Journal de la Marine Marchande (JMM): Comment expliquez-vous cette croissance ininterrompue du trafic passagers depuis dix ans entre Toulon et la Corse?
Claude Orfila (C.O.): Nous constatons une progression générale des trafics vers la Corse, mais je dois reconnaître que nous sommes particuliè- rement aidés par les mouvements sociaux à Marseille. Toulon est le seul port où il est possible d’effectuer des traversées fiables. De plus, il y a une importante communauté corse à Toulon. 2010 a été particulièrement exceptionnelle avec une augmentation des rotations de Corsica Ferries couplée à l’arrivée de Moby Lines.
JMM: Cette compétition n’a-t-elle pas eu pour effet d’entraîner une surcapacité qui plombe les comptes des armements?
C.O.: L’été, les car-ferries de Corsica Ferries affichent un taux de remplissage de 80 % et, durant la basse saison, la compagnie complète son chargement avec des remorques. Le départ de Moby risque de faire stagner les trafics en 2011 car l’offre sera moins importante. Nous devrions rester aux alentours d’1,5 million de passagers. Moby n’a pas obtenu les résultats escomptés.

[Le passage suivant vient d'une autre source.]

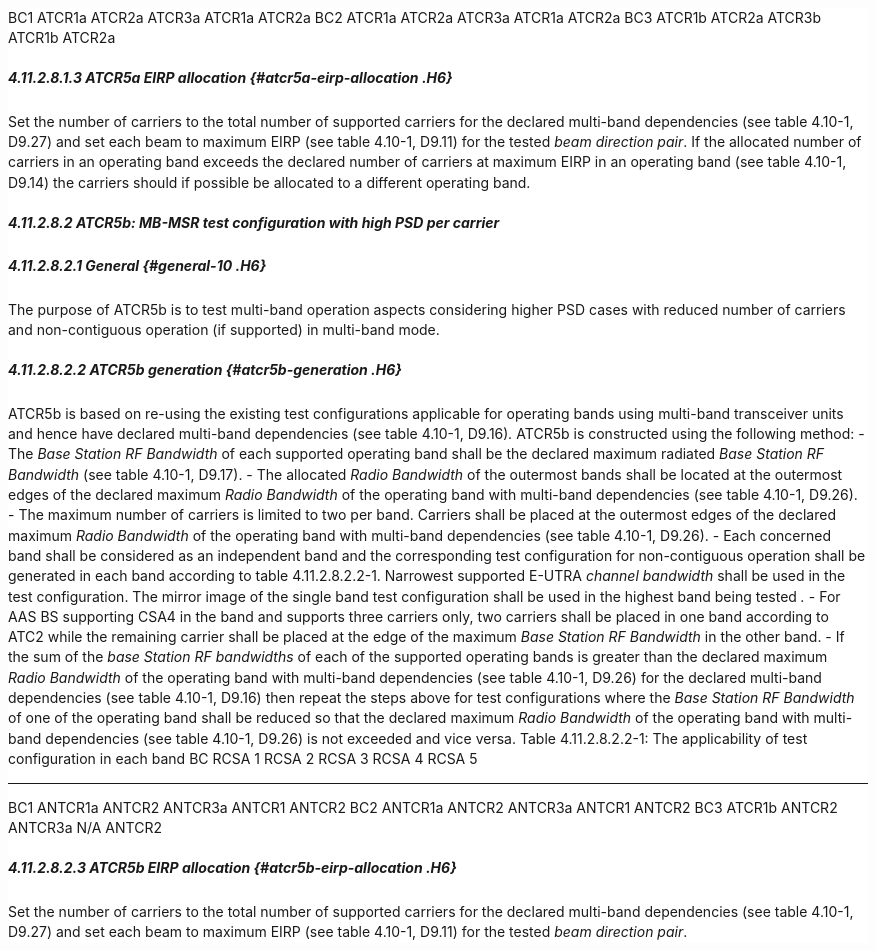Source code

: BC1 ATCR1a ATCR2a ATCR3a ATCR1a ATCR2a BC2 ATCR1a ATCR2a ATCR3a ATCR1a ATCR2a
BC3 ATCR1b ATCR2a ATCR3b ATCR1b ATCR2a
##### 4.11.2.8.1.3 ATCR5a EIRP allocation {#atcr5a-eirp-allocation .H6}
Set the number of carriers to the total number of supported carriers for the
declared multi-band dependencies (see table 4.10-1, D9.27) and set each beam
to maximum EIRP (see table 4.10-1, D9.11) for the tested _beam direction
pair_.
If the allocated number of carriers in an operating band exceeds the declared
number of carriers at maximum EIRP in an operating band (see table 4.10-1,
D9.14) the carriers should if possible be allocated to a different operating
band.
##### 4.11.2.8.2 ATCR5b: MB-MSR test configuration with high PSD per carrier
##### 4.11.2.8.2.1 General {#general-10 .H6}
The purpose of ATCR5b is to test multi-band operation aspects considering
higher PSD cases with reduced number of carriers and non-contiguous operation
(if supported) in multi-band mode.
##### 4.11.2.8.2.2 ATCR5b generation {#atcr5b-generation .H6}
ATCR5b is based on re-using the existing test configurations applicable for
operating bands using multi-band transceiver units and hence have declared
multi-band dependencies (see table 4.10-1, D9.16)_._ ATCR5b is constructed
using the following method:
\- The _Base Station RF Bandwidth_ of each supported operating band shall be
the declared maximum radiated _Base Station RF Bandwidth_ (see table 4.10-1,
D9.17).
\- The allocated _Radio Bandwidth_ of the outermost bands shall be located at
the outermost edges of the declared maximum _Radio Bandwidth_ of the operating
band with multi-band dependencies (see table 4.10-1, D9.26).
\- The maximum number of carriers is limited to two per band. Carriers shall
be placed at the outermost edges of the declared maximum _Radio Bandwidth_ of
the operating band with multi-band dependencies (see table 4.10-1, D9.26).
\- Each concerned band shall be considered as an independent band and the
corresponding test configuration for non-contiguous operation shall be
generated in each band according to table 4.11.2.8.2.2-1. Narrowest supported
E-UTRA _channel bandwidth_ shall be used in the test configuration. The mirror
image of the single band test configuration shall be used in the highest band
being tested _._
\- For AAS BS supporting CSA4 in the band and supports three carriers only,
two carriers shall be placed in one band according to ATC2 while the remaining
carrier shall be placed at the edge of the maximum _Base Station RF Bandwidth_
in the other band.
\- If the sum of the _base Station RF bandwidths_ of each of the supported
operating bands is greater than the declared maximum _Radio Bandwidth_ of the
operating band with multi-band dependencies (see table 4.10-1, D9.26) for the
declared multi-band dependencies (see table 4.10-1, D9.16) then repeat the
steps above for test configurations where the _Base Station RF Bandwidth_ of
one of the operating band shall be reduced so that the declared maximum _Radio
Bandwidth_ of the operating band with multi-band dependencies (see table
4.10-1, D9.26) is not exceeded and vice versa.
Table 4.11.2.8.2.2-1: The applicability of test configuration in each band
BC RCSA 1 RCSA 2 RCSA 3 RCSA 4 RCSA 5
* * *
BC1 ANTCR1a ANTCR2 ANTCR3a ANTCR1 ANTCR2 BC2 ANTCR1a ANTCR2 ANTCR3a ANTCR1
ANTCR2 BC3 ATCR1b ANTCR2 ANTCR3a N/A ANTCR2
##### 4.11.2.8.2.3 ATCR5b EIRP allocation {#atcr5b-eirp-allocation .H6}
Set the number of carriers to the total number of supported carriers for the
declared multi-band dependencies (see table 4.10-1, D9.27) and set each beam
to maximum EIRP (see table 4.10-1, D9.11) for the tested _beam direction
pair_.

JMM: Il se dit que Toulon ferait du chantage pour accueillir des lignes régulières en refusant l’escale ponctuelle à des navires…
C.O.: C’est faux! Nous avons le devoir d’accueillir tout navire qui demande une place à quai. Par contre, nos services font leur possible pour attirer de nouvelles lignes. Si une compagnie vient occasionnellement, elle ne bénéficiera pas des mêmes tarifs qu’une compagnie qui touche Toulon régulièrement. C’est un peu comme une carte de fidélité en boutique. Nous sommes considérés comme un des ports les moins chers. Dernièrement, à cause du mistral, un paquebot a été dérouté de Marseille vers Toulon, nous avons été prévenus le vendredi à 18 heures, mais je peux vous dire que le lendemain à 7 heures nous étions au Môle d’armement pour accueillir le navire.
JMM: Quels sont les grands travaux d’infrastructures programmés?
C.O.: Il n’y en a pas. Depuis quelques années, le Syndicat mixte (qui regroupe le Conseil général du Var et Toulon Provence Méditerranée) évoque l’établissement d’un schéma directeur de la rade qui doit définir où doivent s’exercer les activités. Il était annoncé pour 2010 mais nous l’attendons encore.
JMM: Toulon est-il dans la course dans le cadre de l’appel à projet West Med Corridor?
C.O.: Oui, nous sommes dans la course! Toulon est candidat dans le cadre de deux projets distincts mais je n’en dirai pas plus.
JMM: UND a fermé sa ligne Toulon-Tekirdag en laissant une belle ardoise au port et à l’agent. Auriez-vous renoncé aux poursuites?
C.O.: Effectivement, les créances représentent plusieurs centaines de milliers d’euros, mais nous n’avons pas renoncé à nous faire payer car la CCI est l’autorité concessionnaire et nous devons être à l’équilibre. Nous sommes responsables de nos comptes! Nous sommes en tractations avec l’armateur pour essayer de se faire payer.
JMM: De plus, Toulon a piqué le trafic d’UN Ro-Ro à Marseille non?
C.O.: Nous n’avons rien piqué du tout! UN Ro-Ro est venu car la place était libre. Que le camion débarque à Marseille ou Brégaillon ne fait pas une grosse différence. En revanche, à Toulon nous avons la paix sociale… Cette ligne permet de maintenir les emplois de dockers affectés autrefois au service Toulon-Rome.
JMM: Comment voyez-vous l’évolution du marché de la croisière à Toulon?
C.O.: Autant le marché du ferry ne m’inquiète pas, autant le marché de la croisière est beaucoup plus volatil. Cette année, nous allons perdre MSC Croisières qui se renforce à Marseille où ils sont actionnaires du terminal croisières MPCT. Toulon a connu une période de forte croissance mais nous devons investir dans une nouvelle gare croisière plus moderne.